Your objective. Go to the line holding "EVENT HISTORY" in the entries below and write out exactly every line down to and including the line holding "blood pressure".

Dataset entries
────

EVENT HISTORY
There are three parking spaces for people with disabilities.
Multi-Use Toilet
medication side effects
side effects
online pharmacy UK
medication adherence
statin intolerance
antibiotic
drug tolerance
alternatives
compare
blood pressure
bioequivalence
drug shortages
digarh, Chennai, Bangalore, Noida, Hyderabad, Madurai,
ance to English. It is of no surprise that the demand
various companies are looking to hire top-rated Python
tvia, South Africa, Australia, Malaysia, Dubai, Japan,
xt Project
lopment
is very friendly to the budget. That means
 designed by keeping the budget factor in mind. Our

────

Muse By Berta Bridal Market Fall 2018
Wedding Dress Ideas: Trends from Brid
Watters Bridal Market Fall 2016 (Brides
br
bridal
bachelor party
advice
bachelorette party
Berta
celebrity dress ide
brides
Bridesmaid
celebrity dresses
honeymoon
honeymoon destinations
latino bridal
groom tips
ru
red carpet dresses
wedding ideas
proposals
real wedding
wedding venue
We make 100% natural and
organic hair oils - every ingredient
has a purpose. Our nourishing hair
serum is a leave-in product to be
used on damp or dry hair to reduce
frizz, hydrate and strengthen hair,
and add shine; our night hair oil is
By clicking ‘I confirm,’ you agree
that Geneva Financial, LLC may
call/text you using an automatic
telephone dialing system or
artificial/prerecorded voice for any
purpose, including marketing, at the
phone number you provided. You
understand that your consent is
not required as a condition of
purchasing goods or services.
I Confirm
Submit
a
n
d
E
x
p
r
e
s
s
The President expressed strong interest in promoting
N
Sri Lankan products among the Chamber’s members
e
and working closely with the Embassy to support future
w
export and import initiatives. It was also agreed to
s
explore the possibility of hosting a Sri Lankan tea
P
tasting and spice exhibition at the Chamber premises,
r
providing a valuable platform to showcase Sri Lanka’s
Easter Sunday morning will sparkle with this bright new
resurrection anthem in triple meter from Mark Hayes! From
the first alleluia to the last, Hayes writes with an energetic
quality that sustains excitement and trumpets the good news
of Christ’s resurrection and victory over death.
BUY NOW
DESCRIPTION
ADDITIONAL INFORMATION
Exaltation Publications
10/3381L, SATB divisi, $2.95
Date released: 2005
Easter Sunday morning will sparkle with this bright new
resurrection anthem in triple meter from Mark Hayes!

────

Solved exercise.
EVENT HISTORY
There are three parking spaces for people with disabilities.
Multi-Use Toilet
medication side effects
side effects
online pharmacy UK
medication adherence
statin intolerance
antibiotic
drug tolerance
alternatives
compare
blood pressure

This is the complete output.